DATASET RECORDS
_ _ _
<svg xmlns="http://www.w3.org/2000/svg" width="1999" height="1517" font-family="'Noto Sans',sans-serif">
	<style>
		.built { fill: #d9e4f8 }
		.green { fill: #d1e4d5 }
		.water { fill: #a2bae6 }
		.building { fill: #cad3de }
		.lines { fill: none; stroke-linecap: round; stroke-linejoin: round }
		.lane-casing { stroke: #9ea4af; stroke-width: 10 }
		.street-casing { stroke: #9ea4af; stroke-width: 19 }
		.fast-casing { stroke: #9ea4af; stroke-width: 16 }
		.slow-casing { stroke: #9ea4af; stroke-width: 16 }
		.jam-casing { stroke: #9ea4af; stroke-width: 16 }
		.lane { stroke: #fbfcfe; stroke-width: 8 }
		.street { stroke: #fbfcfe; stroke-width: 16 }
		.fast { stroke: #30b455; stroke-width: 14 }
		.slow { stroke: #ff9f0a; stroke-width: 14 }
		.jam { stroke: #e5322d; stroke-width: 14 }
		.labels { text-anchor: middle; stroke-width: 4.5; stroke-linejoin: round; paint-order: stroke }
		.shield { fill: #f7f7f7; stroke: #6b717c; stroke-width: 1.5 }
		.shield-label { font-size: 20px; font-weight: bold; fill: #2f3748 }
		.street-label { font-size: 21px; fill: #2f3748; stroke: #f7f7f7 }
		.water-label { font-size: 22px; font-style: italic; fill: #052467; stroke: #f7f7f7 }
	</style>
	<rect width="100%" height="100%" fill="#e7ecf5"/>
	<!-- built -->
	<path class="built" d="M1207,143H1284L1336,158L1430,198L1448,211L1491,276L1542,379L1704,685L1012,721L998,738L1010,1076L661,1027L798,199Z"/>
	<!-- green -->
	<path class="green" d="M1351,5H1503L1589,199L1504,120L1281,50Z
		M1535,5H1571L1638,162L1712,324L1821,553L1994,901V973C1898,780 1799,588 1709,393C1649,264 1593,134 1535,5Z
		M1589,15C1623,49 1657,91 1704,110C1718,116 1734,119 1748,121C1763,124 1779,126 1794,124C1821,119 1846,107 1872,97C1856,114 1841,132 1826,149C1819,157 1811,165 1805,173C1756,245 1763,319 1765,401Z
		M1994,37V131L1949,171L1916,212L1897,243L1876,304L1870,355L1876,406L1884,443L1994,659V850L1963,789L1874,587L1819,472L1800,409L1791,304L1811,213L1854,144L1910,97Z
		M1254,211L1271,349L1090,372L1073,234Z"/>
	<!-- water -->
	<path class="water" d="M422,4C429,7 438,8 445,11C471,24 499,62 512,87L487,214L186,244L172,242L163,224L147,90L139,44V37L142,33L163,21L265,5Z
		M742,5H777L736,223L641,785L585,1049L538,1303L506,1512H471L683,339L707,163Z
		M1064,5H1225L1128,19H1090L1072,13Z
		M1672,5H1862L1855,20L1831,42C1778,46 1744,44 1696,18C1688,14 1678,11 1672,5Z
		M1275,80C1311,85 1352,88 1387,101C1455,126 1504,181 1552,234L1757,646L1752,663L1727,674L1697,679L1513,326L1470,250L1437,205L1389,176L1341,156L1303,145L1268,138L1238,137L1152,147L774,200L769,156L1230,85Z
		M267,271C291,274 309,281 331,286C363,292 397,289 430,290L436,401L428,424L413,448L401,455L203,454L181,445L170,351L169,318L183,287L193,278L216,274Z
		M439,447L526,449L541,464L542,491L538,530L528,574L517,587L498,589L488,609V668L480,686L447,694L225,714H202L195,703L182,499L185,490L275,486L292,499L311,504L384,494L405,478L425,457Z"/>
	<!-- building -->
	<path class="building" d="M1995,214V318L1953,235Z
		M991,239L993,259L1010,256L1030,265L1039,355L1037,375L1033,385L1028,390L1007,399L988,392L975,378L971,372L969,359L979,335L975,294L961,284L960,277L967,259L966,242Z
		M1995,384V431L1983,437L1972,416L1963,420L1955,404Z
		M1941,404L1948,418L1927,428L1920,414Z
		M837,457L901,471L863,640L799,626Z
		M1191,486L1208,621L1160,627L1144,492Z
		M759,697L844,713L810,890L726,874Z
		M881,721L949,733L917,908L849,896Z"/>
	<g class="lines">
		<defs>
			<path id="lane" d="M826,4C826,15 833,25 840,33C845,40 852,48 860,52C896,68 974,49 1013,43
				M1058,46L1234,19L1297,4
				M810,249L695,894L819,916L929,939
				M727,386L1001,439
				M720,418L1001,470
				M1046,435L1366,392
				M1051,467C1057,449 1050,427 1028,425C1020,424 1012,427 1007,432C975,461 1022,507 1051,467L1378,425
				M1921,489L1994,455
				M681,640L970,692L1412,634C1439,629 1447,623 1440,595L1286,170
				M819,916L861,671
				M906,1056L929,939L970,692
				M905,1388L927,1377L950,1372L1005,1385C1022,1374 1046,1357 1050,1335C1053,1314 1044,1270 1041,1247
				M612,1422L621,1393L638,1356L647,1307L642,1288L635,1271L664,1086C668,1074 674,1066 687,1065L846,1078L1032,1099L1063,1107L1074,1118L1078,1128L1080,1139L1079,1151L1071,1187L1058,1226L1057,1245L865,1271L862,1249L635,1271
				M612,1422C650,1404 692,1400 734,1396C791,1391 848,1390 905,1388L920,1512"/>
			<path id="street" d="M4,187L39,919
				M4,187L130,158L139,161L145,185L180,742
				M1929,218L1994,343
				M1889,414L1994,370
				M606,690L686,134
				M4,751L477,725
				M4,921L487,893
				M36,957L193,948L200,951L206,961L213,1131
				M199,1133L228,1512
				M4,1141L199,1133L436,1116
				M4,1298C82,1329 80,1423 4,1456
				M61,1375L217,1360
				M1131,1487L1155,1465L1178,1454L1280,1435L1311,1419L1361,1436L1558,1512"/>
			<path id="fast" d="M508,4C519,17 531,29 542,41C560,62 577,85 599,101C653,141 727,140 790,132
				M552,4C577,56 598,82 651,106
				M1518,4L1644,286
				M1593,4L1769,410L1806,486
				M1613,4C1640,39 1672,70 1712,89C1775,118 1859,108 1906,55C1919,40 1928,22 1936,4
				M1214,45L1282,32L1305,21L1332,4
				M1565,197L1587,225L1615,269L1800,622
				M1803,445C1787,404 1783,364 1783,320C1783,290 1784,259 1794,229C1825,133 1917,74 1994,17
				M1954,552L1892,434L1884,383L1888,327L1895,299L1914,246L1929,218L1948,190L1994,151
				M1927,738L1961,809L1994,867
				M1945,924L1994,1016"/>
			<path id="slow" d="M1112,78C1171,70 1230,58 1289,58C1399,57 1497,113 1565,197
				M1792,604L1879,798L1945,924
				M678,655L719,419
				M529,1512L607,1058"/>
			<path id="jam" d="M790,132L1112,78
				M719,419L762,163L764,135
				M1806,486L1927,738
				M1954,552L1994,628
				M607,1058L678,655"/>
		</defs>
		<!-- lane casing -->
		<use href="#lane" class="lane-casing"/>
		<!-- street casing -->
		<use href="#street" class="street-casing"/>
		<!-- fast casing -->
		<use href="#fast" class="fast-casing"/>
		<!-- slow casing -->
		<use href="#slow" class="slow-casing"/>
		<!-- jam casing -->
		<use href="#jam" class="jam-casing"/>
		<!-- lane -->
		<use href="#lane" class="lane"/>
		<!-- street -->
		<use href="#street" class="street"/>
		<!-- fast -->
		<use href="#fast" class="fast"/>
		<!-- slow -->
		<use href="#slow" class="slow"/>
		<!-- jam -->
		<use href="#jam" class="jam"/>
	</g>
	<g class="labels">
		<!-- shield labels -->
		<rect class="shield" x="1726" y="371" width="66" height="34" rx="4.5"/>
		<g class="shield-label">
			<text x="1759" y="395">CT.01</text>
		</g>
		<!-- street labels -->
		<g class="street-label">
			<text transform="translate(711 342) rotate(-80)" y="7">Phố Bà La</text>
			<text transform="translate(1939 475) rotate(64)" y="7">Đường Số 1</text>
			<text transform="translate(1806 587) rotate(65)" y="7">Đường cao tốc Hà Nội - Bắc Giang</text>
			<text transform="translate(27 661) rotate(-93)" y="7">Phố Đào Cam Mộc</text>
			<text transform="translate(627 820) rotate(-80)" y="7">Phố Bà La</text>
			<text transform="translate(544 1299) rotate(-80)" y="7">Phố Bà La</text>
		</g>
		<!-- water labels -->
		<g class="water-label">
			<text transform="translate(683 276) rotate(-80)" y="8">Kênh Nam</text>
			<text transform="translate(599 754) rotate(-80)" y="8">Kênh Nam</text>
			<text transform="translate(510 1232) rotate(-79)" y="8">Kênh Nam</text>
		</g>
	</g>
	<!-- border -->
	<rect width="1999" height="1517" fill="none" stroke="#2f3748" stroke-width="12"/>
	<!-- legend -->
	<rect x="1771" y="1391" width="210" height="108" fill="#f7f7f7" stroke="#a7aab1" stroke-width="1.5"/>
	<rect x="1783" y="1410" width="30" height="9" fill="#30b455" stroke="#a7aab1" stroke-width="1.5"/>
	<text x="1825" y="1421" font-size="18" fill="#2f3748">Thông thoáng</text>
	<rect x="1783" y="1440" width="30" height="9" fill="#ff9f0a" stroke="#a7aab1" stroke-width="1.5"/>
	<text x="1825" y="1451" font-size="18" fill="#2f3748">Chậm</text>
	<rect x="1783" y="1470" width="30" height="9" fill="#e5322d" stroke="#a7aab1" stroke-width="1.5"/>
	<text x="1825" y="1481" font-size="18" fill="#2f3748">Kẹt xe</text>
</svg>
_ _ _
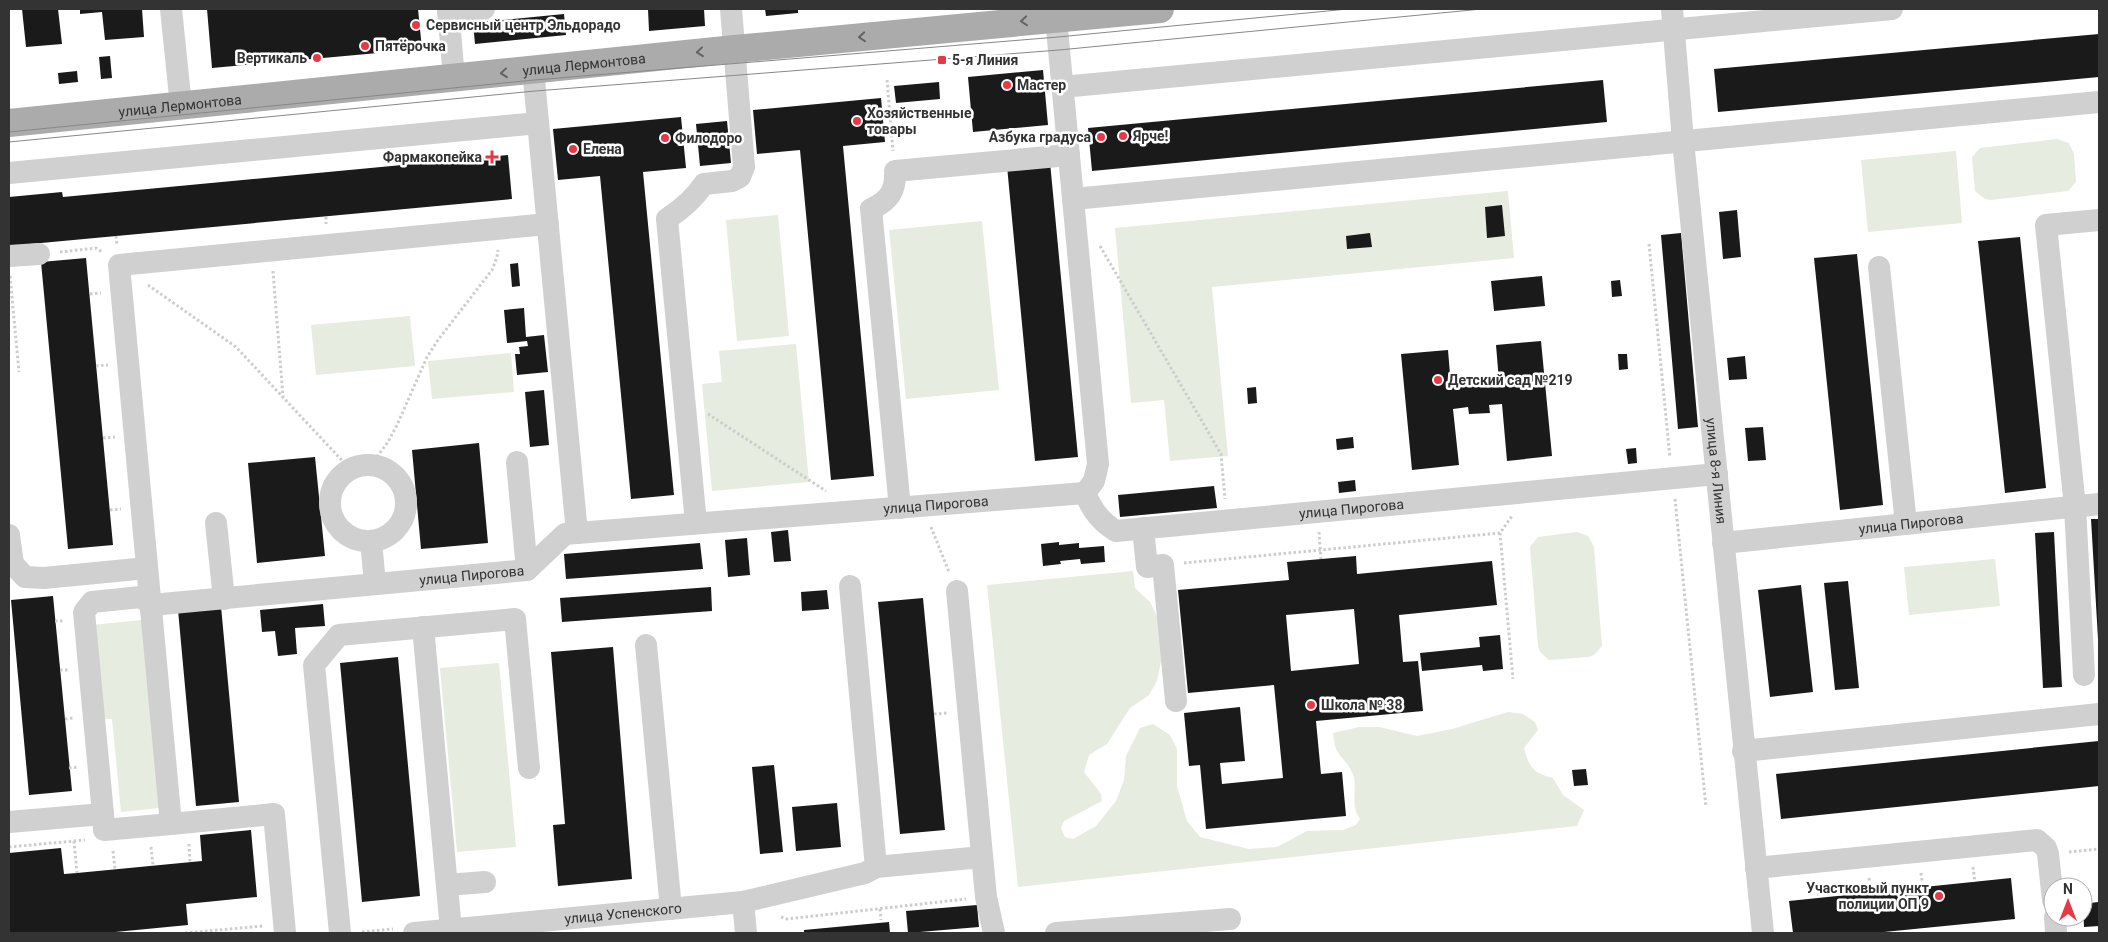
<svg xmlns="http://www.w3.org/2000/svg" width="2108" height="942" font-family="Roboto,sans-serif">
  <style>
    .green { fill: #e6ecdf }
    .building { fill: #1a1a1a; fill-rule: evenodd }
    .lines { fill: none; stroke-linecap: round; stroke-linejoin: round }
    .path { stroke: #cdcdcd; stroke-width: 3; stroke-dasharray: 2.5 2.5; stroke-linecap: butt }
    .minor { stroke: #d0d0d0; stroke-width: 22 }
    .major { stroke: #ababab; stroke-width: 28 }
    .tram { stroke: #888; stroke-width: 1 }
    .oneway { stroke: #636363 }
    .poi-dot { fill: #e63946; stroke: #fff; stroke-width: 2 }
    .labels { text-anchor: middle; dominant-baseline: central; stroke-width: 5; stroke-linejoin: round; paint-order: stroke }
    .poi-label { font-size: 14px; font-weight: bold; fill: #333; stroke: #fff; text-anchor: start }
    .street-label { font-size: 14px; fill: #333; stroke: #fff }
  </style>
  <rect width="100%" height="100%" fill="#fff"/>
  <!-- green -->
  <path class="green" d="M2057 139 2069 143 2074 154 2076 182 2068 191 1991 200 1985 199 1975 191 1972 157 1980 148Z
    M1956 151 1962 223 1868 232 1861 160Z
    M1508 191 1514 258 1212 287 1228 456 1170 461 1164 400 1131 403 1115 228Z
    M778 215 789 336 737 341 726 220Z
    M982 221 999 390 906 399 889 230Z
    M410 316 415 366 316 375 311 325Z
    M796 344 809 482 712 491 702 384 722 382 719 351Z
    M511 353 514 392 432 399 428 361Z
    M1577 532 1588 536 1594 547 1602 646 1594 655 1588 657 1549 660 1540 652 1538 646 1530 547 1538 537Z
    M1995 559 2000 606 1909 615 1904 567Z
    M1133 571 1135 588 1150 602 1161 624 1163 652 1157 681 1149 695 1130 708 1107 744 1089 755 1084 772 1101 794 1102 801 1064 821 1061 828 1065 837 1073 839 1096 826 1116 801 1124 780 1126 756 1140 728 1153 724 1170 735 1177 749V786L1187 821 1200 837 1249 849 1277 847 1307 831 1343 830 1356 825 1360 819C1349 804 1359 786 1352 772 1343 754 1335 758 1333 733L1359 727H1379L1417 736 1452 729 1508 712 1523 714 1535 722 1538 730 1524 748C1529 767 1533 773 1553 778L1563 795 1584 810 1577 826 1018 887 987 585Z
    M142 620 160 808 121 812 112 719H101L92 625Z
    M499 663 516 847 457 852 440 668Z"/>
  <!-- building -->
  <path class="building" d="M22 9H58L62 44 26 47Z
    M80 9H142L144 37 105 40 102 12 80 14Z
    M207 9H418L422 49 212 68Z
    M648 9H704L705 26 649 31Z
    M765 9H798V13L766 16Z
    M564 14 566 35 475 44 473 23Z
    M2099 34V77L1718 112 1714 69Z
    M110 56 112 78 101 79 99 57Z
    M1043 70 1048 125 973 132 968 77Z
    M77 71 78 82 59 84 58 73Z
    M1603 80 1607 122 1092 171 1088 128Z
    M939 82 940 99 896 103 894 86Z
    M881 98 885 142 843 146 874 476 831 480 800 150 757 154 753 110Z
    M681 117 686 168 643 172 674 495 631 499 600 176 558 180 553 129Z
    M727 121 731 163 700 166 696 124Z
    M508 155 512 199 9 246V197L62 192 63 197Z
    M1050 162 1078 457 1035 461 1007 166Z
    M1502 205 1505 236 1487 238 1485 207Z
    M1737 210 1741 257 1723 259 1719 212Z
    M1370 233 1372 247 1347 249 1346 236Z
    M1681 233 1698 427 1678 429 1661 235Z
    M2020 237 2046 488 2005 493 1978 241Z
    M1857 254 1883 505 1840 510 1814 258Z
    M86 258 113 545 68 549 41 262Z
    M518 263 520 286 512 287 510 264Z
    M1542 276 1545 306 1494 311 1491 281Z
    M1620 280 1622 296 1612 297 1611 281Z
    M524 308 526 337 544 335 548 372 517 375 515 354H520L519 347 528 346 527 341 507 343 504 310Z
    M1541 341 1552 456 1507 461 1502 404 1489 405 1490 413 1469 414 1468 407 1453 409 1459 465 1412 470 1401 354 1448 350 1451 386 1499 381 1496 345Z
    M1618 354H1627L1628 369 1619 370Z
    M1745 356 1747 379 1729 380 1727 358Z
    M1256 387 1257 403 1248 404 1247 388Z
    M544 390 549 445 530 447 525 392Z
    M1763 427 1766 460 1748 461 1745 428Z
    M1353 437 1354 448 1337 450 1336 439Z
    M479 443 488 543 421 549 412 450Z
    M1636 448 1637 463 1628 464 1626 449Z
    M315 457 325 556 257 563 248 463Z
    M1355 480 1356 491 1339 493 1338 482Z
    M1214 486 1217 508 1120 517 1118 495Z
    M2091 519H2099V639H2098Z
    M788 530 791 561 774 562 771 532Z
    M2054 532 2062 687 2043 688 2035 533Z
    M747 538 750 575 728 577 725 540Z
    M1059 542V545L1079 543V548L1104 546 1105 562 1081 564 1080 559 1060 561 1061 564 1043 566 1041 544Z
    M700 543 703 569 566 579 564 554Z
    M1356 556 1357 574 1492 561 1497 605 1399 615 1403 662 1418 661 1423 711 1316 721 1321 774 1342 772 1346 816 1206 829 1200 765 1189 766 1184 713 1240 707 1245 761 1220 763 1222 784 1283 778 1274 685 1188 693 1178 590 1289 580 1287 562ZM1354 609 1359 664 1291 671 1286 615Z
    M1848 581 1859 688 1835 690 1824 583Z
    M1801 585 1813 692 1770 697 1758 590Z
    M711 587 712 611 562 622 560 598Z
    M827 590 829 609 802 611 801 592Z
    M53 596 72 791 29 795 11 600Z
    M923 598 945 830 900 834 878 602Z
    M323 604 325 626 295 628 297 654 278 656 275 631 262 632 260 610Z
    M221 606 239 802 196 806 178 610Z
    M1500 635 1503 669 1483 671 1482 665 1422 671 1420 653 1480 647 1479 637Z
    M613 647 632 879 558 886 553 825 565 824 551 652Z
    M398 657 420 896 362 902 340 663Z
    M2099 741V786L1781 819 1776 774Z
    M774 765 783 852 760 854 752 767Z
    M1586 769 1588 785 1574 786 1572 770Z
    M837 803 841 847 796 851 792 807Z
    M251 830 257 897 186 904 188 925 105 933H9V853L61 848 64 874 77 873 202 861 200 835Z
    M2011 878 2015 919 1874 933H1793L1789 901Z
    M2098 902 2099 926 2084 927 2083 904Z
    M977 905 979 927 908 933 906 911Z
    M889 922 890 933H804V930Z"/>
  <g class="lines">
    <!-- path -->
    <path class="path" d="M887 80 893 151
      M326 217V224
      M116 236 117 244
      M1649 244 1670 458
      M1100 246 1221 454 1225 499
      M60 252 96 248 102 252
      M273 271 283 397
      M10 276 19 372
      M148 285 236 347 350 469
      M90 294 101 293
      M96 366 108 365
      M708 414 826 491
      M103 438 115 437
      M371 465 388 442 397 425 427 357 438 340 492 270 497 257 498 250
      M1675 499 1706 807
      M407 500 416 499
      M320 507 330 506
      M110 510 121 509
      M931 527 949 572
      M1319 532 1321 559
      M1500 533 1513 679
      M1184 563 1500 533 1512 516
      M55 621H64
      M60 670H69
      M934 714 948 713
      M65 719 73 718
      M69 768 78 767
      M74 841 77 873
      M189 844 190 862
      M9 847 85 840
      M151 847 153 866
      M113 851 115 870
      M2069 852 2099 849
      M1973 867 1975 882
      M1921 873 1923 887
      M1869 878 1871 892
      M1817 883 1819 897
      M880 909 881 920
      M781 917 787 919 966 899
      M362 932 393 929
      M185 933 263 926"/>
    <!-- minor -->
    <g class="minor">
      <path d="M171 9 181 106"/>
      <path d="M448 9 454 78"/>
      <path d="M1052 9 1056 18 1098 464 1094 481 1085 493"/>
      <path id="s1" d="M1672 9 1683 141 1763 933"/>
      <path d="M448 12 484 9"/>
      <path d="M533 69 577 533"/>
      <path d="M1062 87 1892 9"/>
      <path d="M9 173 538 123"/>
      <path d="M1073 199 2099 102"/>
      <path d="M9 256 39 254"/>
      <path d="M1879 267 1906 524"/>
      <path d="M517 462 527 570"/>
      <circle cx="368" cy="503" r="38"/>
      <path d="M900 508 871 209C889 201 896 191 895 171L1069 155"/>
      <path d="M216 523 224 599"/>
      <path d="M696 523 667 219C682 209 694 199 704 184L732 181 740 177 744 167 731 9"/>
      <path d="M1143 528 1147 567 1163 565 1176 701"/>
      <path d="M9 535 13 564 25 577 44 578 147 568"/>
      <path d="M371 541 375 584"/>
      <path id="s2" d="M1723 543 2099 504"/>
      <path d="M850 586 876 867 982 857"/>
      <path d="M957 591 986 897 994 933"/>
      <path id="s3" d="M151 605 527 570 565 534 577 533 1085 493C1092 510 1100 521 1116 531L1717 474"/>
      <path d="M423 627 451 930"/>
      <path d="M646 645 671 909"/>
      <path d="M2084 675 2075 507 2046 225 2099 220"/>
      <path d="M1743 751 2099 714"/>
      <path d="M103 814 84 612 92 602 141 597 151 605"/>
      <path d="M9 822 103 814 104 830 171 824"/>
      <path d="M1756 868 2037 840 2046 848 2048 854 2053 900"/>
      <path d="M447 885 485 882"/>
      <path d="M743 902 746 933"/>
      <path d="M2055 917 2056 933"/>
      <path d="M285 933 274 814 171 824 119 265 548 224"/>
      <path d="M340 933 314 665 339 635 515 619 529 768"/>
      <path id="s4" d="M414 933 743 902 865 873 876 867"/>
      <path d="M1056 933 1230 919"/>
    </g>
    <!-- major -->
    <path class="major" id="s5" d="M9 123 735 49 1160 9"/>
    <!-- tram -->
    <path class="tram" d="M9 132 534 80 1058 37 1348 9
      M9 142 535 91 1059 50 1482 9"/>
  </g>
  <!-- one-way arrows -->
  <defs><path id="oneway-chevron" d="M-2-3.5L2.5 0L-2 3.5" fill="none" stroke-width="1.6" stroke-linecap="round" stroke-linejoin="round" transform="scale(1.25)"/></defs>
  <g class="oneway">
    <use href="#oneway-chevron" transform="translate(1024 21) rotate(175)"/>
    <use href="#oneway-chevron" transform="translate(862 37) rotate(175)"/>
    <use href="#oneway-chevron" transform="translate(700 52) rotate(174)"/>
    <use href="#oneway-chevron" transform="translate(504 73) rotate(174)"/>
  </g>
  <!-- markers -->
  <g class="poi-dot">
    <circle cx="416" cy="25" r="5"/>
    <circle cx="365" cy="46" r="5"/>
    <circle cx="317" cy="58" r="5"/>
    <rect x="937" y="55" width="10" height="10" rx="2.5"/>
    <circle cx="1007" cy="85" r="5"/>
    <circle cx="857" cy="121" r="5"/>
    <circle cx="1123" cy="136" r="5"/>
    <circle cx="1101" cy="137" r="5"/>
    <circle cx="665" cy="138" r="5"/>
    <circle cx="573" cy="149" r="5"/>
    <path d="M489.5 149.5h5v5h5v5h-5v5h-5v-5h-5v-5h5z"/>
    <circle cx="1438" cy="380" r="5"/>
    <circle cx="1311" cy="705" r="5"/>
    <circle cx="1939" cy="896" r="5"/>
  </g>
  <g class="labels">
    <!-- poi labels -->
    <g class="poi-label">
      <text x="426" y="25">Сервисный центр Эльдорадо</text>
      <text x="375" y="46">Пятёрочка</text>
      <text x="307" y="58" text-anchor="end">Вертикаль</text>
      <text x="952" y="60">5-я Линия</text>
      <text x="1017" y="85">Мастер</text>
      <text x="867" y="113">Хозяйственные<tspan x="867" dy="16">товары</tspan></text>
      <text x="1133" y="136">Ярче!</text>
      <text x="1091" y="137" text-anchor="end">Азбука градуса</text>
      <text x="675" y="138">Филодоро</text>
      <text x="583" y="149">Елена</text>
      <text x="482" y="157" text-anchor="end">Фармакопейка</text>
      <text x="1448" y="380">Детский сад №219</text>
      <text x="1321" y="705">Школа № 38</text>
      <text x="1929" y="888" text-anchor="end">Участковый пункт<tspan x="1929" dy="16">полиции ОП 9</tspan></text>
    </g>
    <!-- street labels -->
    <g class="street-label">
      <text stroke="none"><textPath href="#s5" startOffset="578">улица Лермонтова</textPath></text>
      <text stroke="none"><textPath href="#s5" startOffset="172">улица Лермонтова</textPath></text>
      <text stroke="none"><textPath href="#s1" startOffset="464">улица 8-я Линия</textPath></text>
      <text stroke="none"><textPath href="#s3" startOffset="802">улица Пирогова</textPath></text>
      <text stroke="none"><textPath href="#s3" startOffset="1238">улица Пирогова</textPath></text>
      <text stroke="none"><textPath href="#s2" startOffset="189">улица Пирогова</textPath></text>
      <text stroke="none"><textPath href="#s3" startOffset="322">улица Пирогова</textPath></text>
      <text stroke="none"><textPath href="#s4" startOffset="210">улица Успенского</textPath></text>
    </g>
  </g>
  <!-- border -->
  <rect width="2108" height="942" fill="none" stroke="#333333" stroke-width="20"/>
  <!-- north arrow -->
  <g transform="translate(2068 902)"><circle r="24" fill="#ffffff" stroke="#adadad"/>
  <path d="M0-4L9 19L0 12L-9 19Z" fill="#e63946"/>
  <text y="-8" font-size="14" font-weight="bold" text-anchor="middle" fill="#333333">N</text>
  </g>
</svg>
_ _ _
YOUR ASSIGNMENT
Look above for the line with "M977 905 979 927 908 933 906 911Z" and the line with "M1869 878 1871 892", and reproduce exactly those two lines plus every line between, nothing more.

ANSWER TO THIS EXERCISE
    M977 905 979 927 908 933 906 911Z
    M889 922 890 933H804V930Z"/>
  <g class="lines">
    <!-- path -->
    <path class="path" d="M887 80 893 151
      M326 217V224
      M116 236 117 244
      M1649 244 1670 458
      M1100 246 1221 454 1225 499
      M60 252 96 248 102 252
      M273 271 283 397
      M10 276 19 372
      M148 285 236 347 350 469
      M90 294 101 293
      M96 366 108 365
      M708 414 826 491
      M103 438 115 437
      M371 465 388 442 397 425 427 357 438 340 492 270 497 257 498 250
      M1675 499 1706 807
      M407 500 416 499
      M320 507 330 506
      M110 510 121 509
      M931 527 949 572
      M1319 532 1321 559
      M1500 533 1513 679
      M1184 563 1500 533 1512 516
      M55 621H64
      M60 670H69
      M934 714 948 713
      M65 719 73 718
      M69 768 78 767
      M74 841 77 873
      M189 844 190 862
      M9 847 85 840
      M151 847 153 866
      M113 851 115 870
      M2069 852 2099 849
      M1973 867 1975 882
      M1921 873 1923 887
      M1869 878 1871 892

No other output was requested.